- Your objective:
Give each sentence of the response to the first question in the interview excerpt as a separate list item.

Provided text Block Start

Julián J. Mesri
1. How do you identify yourself? How does your identity influence or inform your work?
I am an Argentine-American New Yorker who has basically been raised in this city. I emigrated to the United States at the age of four, but I have always been between cultures. As of late this has worked itself more and more into my work – trying to bring the bilinguality, and multicultural threads of New York together on American stages without polemicizing or explicitly drawing attention to the fact. It also makes me more aware of being a citizen of the larger America(s) and the often complicated relationship that our country has in the Americas. My work is oftentimes concerned with these shared histories and how this informs our current situation, particularly what happens in this city.
2. Do you face challenges in the field based on the way you identify yourself?

Provided text Block End
Data to examine Block Start

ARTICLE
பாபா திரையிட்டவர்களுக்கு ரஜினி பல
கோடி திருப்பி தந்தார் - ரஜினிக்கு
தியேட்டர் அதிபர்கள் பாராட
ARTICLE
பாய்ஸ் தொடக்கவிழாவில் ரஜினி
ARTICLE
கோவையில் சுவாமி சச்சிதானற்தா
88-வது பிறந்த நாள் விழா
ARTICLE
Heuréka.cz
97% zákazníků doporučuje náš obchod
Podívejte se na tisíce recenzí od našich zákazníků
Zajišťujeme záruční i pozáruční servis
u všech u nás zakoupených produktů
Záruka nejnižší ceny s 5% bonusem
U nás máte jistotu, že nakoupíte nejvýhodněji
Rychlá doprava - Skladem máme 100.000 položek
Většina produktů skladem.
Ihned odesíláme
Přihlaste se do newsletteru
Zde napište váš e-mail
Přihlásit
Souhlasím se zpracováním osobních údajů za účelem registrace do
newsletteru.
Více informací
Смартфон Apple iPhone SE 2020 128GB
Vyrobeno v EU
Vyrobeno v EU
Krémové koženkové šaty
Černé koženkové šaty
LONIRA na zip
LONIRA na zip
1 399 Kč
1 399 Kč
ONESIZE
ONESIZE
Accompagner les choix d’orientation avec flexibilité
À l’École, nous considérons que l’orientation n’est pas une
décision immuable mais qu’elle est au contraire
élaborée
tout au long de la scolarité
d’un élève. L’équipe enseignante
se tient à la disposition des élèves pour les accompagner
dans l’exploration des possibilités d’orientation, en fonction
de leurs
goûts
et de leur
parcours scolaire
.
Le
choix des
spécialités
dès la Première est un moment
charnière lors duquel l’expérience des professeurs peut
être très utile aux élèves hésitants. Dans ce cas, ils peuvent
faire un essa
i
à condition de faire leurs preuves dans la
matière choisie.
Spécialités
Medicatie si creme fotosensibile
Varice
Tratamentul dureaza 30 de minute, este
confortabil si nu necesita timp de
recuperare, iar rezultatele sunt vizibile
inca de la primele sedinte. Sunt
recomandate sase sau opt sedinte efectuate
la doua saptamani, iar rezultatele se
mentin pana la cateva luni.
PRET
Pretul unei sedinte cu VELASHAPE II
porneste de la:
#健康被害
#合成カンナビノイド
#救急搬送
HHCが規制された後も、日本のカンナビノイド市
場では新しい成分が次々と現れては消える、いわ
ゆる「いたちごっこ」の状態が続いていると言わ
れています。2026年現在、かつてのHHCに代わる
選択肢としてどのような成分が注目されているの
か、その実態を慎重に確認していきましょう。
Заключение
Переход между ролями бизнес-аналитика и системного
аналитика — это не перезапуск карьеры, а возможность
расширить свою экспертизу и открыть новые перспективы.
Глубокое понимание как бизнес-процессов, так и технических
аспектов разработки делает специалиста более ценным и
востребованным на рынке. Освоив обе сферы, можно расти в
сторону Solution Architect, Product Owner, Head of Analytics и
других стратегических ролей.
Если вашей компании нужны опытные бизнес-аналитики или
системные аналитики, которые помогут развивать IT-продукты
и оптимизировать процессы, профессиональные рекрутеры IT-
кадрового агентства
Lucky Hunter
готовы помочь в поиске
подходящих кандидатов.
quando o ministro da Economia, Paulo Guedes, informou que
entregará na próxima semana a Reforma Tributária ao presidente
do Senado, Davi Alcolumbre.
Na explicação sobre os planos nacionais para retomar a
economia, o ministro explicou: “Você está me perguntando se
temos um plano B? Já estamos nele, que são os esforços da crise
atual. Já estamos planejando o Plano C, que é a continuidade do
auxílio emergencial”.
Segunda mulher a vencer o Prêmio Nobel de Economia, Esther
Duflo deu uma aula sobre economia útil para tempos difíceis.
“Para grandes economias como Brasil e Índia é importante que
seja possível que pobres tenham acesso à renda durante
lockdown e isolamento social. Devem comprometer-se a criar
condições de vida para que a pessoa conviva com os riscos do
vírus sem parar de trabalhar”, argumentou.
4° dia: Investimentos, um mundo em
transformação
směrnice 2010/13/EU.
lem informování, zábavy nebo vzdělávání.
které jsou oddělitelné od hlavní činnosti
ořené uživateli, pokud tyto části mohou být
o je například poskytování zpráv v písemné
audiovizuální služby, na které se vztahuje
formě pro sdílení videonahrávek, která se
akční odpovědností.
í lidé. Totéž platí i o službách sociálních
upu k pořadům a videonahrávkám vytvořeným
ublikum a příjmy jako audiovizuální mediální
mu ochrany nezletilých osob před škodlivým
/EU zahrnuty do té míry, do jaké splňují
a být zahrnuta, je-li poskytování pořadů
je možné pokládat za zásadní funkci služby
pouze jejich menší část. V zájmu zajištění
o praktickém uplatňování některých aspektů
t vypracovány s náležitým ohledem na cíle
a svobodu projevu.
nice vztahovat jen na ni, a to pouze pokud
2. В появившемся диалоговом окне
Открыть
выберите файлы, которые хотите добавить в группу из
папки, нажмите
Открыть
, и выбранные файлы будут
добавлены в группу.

Data to examine Block End

- Result of this task:
- I am an Argentine-American New Yorker who has basically been raised in this city.
- I emigrated to the United States at the age of four, but I have always been between cultures.
- As of late this has worked itself more and more into my work – trying to bring the bilinguality, and multicultural threads of New York together on American stages without polemicizing or explicitly drawing attention to the fact.
- It also makes me more aware of being a citizen of the larger America(s) and the often complicated relationship that our country has in the Americas.
- My work is oftentimes concerned with these shared histories and how this informs our current situation, particularly what happens in this city.